TressCox Lawyers has appointed a national pro bono leader.

Karen Keogh (pictured), a special counsel at the firm, was appointed to the position last week.

The Sydney-based health law specialist, who was formerly the head of legal services at the Kings College Hospital NHS Foundation Trust in London, is also a trained Lifeline counsellor and Smith Family mentor. Keogh has also done pro bono work for the NSW and ACT synod of the Uniting Church of Australia.

The head of the National Pro Bono Resource Centre (NPBRC), John Corker, has called on mid-tier firms to do a greater volume for of pro bono work for some time now.

A survey by the NPBRC last year, which included responses from 36 of the 51 Australian firms that have more than 50 lawyers, found that the nine firm respondents with more than 450 lawyers did an average of 38 hours of pro bono work per lawyer.

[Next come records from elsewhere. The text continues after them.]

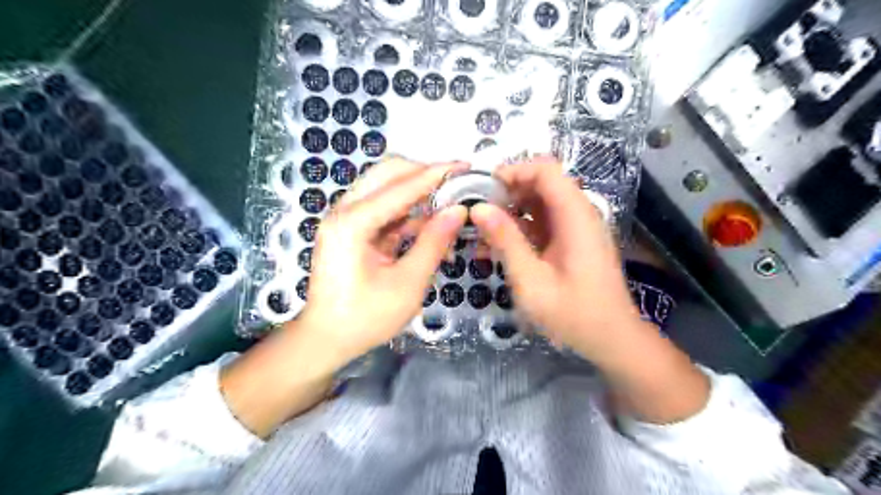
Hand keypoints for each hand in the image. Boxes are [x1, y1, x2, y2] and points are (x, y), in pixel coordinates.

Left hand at [295, 159, 467, 362]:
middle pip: (387, 172)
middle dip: (424, 173)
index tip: (465, 165)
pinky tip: (430, 225)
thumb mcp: (407, 284)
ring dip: (417, 191)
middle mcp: (344, 211)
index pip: (401, 186)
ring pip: (385, 186)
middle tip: (455, 183)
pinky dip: (408, 211)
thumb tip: (458, 211)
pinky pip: (384, 207)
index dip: (436, 174)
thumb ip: (433, 243)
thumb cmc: (365, 317)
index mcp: (353, 223)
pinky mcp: (351, 228)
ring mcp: (345, 218)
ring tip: (448, 203)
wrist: (327, 338)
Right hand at [472, 159, 644, 359]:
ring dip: (511, 211)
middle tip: (478, 211)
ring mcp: (577, 228)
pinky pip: (543, 224)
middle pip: (542, 183)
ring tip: (482, 231)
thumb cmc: (573, 313)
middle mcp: (579, 214)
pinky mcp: (572, 242)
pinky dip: (520, 229)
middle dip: (507, 192)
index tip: (484, 188)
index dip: (514, 171)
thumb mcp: (531, 280)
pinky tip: (497, 247)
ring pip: (540, 203)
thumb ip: (506, 241)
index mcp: (575, 216)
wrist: (611, 339)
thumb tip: (479, 208)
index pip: (546, 170)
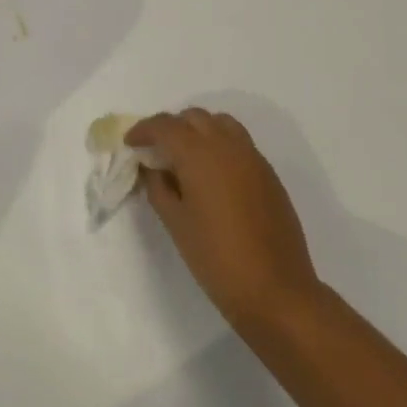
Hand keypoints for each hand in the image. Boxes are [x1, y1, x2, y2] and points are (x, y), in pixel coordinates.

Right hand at [130, 108, 322, 335]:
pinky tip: (213, 174)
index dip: (143, 130)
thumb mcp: (175, 223)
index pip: (165, 125)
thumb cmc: (216, 257)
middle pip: (193, 117)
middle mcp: (226, 145)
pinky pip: (239, 142)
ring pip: (220, 123)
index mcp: (199, 153)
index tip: (130, 143)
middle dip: (171, 127)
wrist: (275, 289)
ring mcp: (252, 157)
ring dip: (198, 129)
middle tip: (156, 150)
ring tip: (186, 156)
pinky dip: (219, 144)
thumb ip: (158, 188)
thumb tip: (153, 168)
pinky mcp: (268, 173)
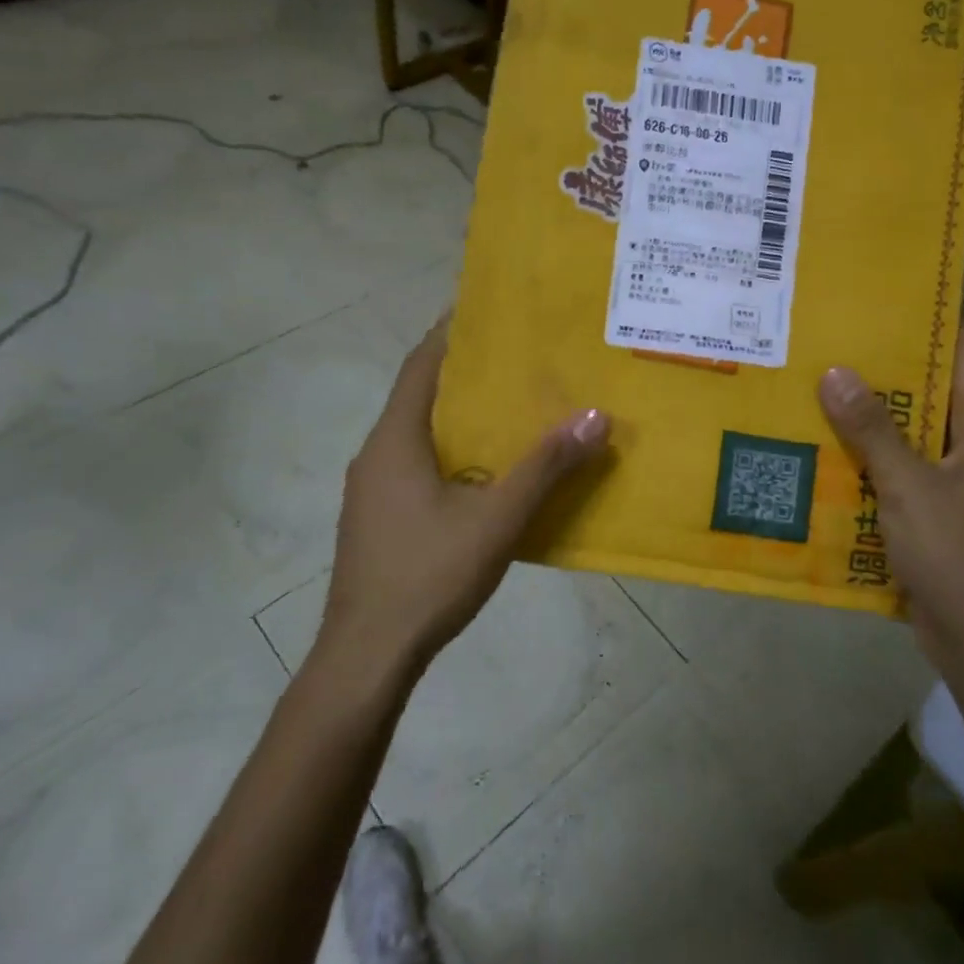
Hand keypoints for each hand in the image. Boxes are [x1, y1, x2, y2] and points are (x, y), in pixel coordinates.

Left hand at [322, 320, 610, 676]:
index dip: (452, 332)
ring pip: (420, 434)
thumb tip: (596, 416)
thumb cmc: (428, 575)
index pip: (422, 365)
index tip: (488, 308)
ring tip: (512, 409)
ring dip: (460, 417)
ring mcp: (372, 490)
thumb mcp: (498, 519)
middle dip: (466, 374)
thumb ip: (546, 467)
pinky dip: (452, 453)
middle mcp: (376, 454)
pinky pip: (417, 466)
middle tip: (518, 359)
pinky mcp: (378, 519)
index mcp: (396, 439)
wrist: (368, 655)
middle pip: (421, 395)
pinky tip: (487, 473)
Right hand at [817, 326, 963, 671]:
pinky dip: (867, 457)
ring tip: (819, 383)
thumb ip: (873, 430)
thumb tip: (836, 372)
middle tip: (835, 337)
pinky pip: (897, 470)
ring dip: (871, 415)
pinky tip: (824, 447)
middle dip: (887, 367)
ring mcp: (955, 482)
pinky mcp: (932, 512)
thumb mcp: (909, 486)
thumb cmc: (956, 554)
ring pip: (909, 433)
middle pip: (931, 392)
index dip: (934, 321)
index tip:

That compared to an average of 20.4 hours for mid-tier firms (250 to 450 lawyers) and 15.7 hours for small firms (50 to 250 lawyers).

“I don’t think it is easier for large law firms to do pro bono work because the main unit we use is hours-per-lawyer and an hour is an hour and a lawyer is a lawyer,” said Corker to Lawyers Weekly in October 2012. “Therefore, it is really a commitment that needs to be made by those firms towards the ethical value [of pro bono work].”

TressCox is a signatory to the aspirational pro bono target of 35 hours of pro bono work per lawyer per year.

According to the Federal Government’s Legal Services Expenditure Report for 2011-12, TressCox did an average of 16.5 hours of pro bono work per lawyer last financial year.